Task brief:
Reading the data below, count the lines that carry the string "Weight". Give nothing but the count.

Exercise input:
■ ■ ■ ■ ■
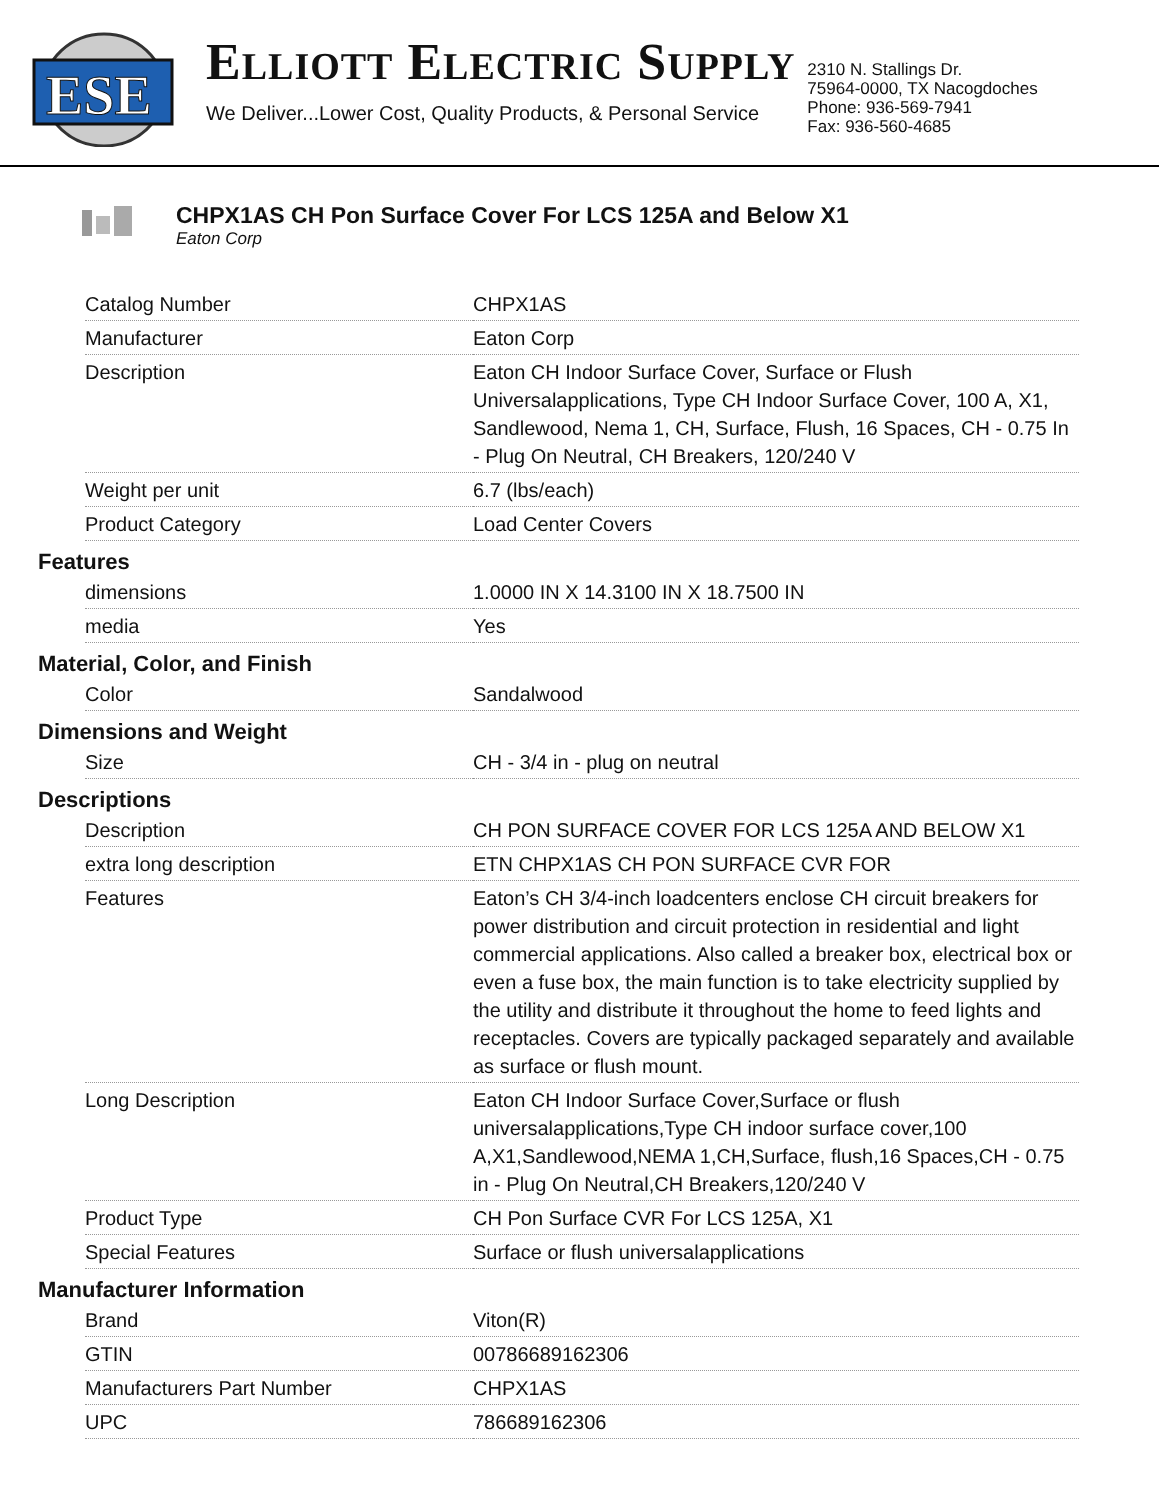ESE
ELLIOTT ELECTRIC SUPPLY
We Deliver...Lower Cost, Quality Products, & Personal Service
2310 N. Stallings Dr.
75964-0000, TX Nacogdoches
Phone: 936-569-7941
Fax: 936-560-4685
CHPX1AS CH Pon Surface Cover For LCS 125A and Below X1
Eaton Corp
| Catalog Number | CHPX1AS |
| Manufacturer | Eaton Corp |
| Description | Eaton CH Indoor Surface Cover, Surface or Flush Universalapplications, Type CH Indoor Surface Cover, 100 A, X1, Sandlewood, Nema 1, CH, Surface, Flush, 16 Spaces, CH - 0.75 In - Plug On Neutral, CH Breakers, 120/240 V |
| Weight per unit | 6.7 (lbs/each) |
| Product Category | Load Center Covers |
Features
| dimensions | 1.0000 IN X 14.3100 IN X 18.7500 IN |
| media | Yes |
Material, Color, and Finish
| Color | Sandalwood |
Dimensions and Weight
| Size | CH - 3/4 in - plug on neutral |
Descriptions
| Description | CH PON SURFACE COVER FOR LCS 125A AND BELOW X1 |
| extra long description | ETN CHPX1AS CH PON SURFACE CVR FOR |
| Features | Eaton’s CH 3/4-inch loadcenters enclose CH circuit breakers for power distribution and circuit protection in residential and light commercial applications. Also called a breaker box, electrical box or even a fuse box, the main function is to take electricity supplied by the utility and distribute it throughout the home to feed lights and receptacles. Covers are typically packaged separately and available as surface or flush mount. |
| Long Description | Eaton CH Indoor Surface Cover,Surface or flush universalapplications,Type CH indoor surface cover,100 A,X1,Sandlewood,NEMA 1,CH,Surface, flush,16 Spaces,CH - 0.75 in - Plug On Neutral,CH Breakers,120/240 V |
| Product Type | CH Pon Surface CVR For LCS 125A, X1 |
| Special Features | Surface or flush universalapplications |
Manufacturer Information
| Brand | Viton(R) |
| GTIN | 00786689162306 |
| Manufacturers Part Number | CHPX1AS |
| UPC | 786689162306 |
■ ■ ■ ■ ■
Answer below:
2